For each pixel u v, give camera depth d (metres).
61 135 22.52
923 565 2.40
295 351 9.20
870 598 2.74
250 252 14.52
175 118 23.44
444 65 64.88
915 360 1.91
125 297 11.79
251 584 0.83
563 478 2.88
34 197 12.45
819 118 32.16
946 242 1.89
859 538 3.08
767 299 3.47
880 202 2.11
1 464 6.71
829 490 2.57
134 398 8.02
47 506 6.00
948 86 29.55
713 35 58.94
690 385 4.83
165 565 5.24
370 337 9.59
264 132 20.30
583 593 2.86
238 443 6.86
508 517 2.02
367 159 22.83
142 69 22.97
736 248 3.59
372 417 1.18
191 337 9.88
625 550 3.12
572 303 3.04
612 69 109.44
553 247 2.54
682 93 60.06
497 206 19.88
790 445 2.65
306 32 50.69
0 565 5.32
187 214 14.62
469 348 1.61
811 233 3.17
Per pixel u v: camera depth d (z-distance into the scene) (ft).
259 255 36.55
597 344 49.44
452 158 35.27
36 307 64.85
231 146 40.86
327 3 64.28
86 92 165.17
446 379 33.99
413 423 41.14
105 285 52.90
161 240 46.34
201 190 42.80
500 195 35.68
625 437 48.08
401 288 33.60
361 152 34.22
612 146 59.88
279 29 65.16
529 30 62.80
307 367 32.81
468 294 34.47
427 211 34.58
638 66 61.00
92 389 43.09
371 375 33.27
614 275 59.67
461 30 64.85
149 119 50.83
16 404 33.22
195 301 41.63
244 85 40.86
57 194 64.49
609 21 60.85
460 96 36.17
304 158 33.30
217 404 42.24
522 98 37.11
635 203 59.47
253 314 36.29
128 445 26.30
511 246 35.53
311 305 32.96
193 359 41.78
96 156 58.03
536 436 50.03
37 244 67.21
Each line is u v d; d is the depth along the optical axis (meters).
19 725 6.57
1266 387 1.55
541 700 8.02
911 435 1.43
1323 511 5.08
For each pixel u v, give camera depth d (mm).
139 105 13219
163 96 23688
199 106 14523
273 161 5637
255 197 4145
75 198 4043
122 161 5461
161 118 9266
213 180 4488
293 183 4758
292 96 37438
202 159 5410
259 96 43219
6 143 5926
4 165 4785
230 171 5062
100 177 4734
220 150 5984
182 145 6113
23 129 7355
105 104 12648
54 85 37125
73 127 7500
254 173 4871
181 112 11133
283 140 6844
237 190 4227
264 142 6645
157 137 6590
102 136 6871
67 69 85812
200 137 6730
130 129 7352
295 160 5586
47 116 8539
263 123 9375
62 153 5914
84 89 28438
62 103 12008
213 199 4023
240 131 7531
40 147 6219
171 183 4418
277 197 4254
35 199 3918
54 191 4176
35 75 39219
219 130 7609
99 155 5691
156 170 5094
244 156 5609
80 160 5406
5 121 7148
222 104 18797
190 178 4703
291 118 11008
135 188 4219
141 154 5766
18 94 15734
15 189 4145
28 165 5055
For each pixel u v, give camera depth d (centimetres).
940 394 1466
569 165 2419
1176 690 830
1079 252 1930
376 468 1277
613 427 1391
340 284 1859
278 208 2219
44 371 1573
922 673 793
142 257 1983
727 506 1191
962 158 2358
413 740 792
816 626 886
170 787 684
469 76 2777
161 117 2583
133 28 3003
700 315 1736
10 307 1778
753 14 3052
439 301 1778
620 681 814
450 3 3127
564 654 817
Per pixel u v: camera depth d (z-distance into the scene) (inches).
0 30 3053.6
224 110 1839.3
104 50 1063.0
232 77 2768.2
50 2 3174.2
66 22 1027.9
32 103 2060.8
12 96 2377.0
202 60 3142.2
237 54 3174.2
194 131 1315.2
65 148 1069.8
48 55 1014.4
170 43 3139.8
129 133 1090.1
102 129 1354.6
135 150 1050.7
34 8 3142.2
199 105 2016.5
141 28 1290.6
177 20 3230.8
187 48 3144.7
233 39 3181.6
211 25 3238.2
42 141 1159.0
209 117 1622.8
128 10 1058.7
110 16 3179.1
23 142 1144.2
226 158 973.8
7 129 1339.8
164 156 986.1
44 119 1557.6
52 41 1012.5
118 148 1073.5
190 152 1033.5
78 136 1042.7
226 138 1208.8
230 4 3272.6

### The task
Could you produce an exact copy of the whole listing?

### Solution to this problem
For each pixel u v, give camera depth d (metres).
61 135 22.52
923 565 2.40
295 351 9.20
870 598 2.74
250 252 14.52
175 118 23.44
444 65 64.88
915 360 1.91
125 297 11.79
251 584 0.83
563 478 2.88
34 197 12.45
819 118 32.16
946 242 1.89
859 538 3.08
767 299 3.47
880 202 2.11
1 464 6.71
829 490 2.57
134 398 8.02
47 506 6.00
948 86 29.55
713 35 58.94
690 385 4.83
165 565 5.24
370 337 9.59
264 132 20.30
583 593 2.86
238 443 6.86
508 517 2.02
367 159 22.83
142 69 22.97
736 248 3.59
372 417 1.18
191 337 9.88
625 550 3.12
572 303 3.04
612 69 109.44
553 247 2.54
682 93 60.06
497 206 19.88
790 445 2.65
306 32 50.69
0 565 5.32
187 214 14.62
469 348 1.61
811 233 3.17
Per pixel u v: camera depth d (z-distance into the scene) (ft).
259 255 36.55
597 344 49.44
452 158 35.27
36 307 64.85
231 146 40.86
327 3 64.28
86 92 165.17
446 379 33.99
413 423 41.14
105 285 52.90
161 240 46.34
201 190 42.80
500 195 35.68
625 437 48.08
401 288 33.60
361 152 34.22
612 146 59.88
279 29 65.16
529 30 62.80
307 367 32.81
468 294 34.47
427 211 34.58
638 66 61.00
92 389 43.09
371 375 33.27
614 275 59.67
461 30 64.85
149 119 50.83
16 404 33.22
195 301 41.63
244 85 40.86
57 194 64.49
609 21 60.85
460 96 36.17
304 158 33.30
217 404 42.24
522 98 37.11
635 203 59.47
253 314 36.29
128 445 26.30
511 246 35.53
311 305 32.96
193 359 41.78
96 156 58.03
536 436 50.03
37 244 67.21
Each line is u v d; d is the depth along the optical axis (meters).
19 725 6.57
1266 387 1.55
541 700 8.02
911 435 1.43
1323 511 5.08
For each pixel u v, give camera depth d (mm).
139 105 13219
163 96 23688
199 106 14523
273 161 5637
255 197 4145
75 198 4043
122 161 5461
161 118 9266
213 180 4488
293 183 4758
292 96 37438
202 159 5410
259 96 43219
6 143 5926
4 165 4785
230 171 5062
100 177 4734
220 150 5984
182 145 6113
23 129 7355
105 104 12648
54 85 37125
73 127 7500
254 173 4871
181 112 11133
283 140 6844
237 190 4227
264 142 6645
157 137 6590
102 136 6871
67 69 85812
200 137 6730
130 129 7352
295 160 5586
47 116 8539
263 123 9375
62 153 5914
84 89 28438
62 103 12008
213 199 4023
240 131 7531
40 147 6219
171 183 4418
277 197 4254
35 199 3918
54 191 4176
35 75 39219
219 130 7609
99 155 5691
156 170 5094
244 156 5609
80 160 5406
5 121 7148
222 104 18797
190 178 4703
291 118 11008
135 188 4219
141 154 5766
18 94 15734
15 189 4145
28 165 5055
For each pixel u v, give camera depth d (centimetres).
940 394 1466
569 165 2419
1176 690 830
1079 252 1930
376 468 1277
613 427 1391
340 284 1859
278 208 2219
44 371 1573
922 673 793
142 257 1983
727 506 1191
962 158 2358
413 740 792
816 626 886
170 787 684
469 76 2777
161 117 2583
133 28 3003
700 315 1736
10 307 1778
753 14 3052
439 301 1778
620 681 814
450 3 3127
564 654 817
Per pixel u v: camera depth d (z-distance into the scene) (inches).
0 30 3053.6
224 110 1839.3
104 50 1063.0
232 77 2768.2
50 2 3174.2
66 22 1027.9
32 103 2060.8
12 96 2377.0
202 60 3142.2
237 54 3174.2
194 131 1315.2
65 148 1069.8
48 55 1014.4
170 43 3139.8
129 133 1090.1
102 129 1354.6
135 150 1050.7
34 8 3142.2
199 105 2016.5
141 28 1290.6
177 20 3230.8
187 48 3144.7
233 39 3181.6
211 25 3238.2
42 141 1159.0
209 117 1622.8
128 10 1058.7
110 16 3179.1
23 142 1144.2
226 158 973.8
7 129 1339.8
164 156 986.1
44 119 1557.6
52 41 1012.5
118 148 1073.5
190 152 1033.5
78 136 1042.7
226 138 1208.8
230 4 3272.6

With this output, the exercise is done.